**What is needed:**
Everything from the line holding "Simpan nama, email, dan" through the last line below is needed; please reproduce those lines exactly, adding nothing.

....

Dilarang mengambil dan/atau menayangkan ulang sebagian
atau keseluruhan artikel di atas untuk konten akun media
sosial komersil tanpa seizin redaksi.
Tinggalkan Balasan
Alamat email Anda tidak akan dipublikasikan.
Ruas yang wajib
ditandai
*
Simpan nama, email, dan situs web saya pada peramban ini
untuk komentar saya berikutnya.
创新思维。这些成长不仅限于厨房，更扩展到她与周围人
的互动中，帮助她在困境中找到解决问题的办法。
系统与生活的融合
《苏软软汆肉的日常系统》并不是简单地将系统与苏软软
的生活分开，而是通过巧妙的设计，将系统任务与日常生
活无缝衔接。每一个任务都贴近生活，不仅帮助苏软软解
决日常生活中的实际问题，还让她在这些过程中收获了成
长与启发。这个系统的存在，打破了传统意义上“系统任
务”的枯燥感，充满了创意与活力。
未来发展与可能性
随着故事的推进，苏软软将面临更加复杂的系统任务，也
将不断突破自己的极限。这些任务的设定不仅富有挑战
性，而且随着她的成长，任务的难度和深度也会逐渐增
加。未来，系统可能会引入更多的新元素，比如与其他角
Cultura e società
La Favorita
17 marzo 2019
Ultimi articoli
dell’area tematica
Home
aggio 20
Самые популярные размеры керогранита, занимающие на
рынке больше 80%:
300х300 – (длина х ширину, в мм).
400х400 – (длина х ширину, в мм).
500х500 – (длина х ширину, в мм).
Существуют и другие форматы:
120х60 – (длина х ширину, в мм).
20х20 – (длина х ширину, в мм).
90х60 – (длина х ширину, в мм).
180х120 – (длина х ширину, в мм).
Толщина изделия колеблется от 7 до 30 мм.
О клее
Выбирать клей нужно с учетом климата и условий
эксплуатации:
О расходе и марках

....

**Answer:**
Simpan nama, email, dan situs web saya pada peramban ini
untuk komentar saya berikutnya.
创新思维。这些成长不仅限于厨房，更扩展到她与周围人
的互动中，帮助她在困境中找到解决问题的办法。
系统与生活的融合
《苏软软汆肉的日常系统》并不是简单地将系统与苏软软
的生活分开，而是通过巧妙的设计，将系统任务与日常生
活无缝衔接。每一个任务都贴近生活，不仅帮助苏软软解
决日常生活中的实际问题，还让她在这些过程中收获了成
长与启发。这个系统的存在，打破了传统意义上“系统任
务”的枯燥感，充满了创意与活力。
未来发展与可能性
随着故事的推进，苏软软将面临更加复杂的系统任务，也
将不断突破自己的极限。这些任务的设定不仅富有挑战
性，而且随着她的成长，任务的难度和深度也会逐渐增
加。未来，系统可能会引入更多的新元素，比如与其他角
Cultura e società
La Favorita
17 marzo 2019
Ultimi articoli
dell’area tematica
Home
aggio 20
Самые популярные размеры керогранита, занимающие на
рынке больше 80%:
300х300 – (длина х ширину, в мм).
400х400 – (длина х ширину, в мм).
500х500 – (длина х ширину, в мм).
Существуют и другие форматы:
120х60 – (длина х ширину, в мм).
20х20 – (длина х ширину, в мм).
90х60 – (длина х ширину, в мм).
180х120 – (длина х ширину, в мм).
Толщина изделия колеблется от 7 до 30 мм.
О клее
Выбирать клей нужно с учетом климата и условий
эксплуатации:
О расходе и марках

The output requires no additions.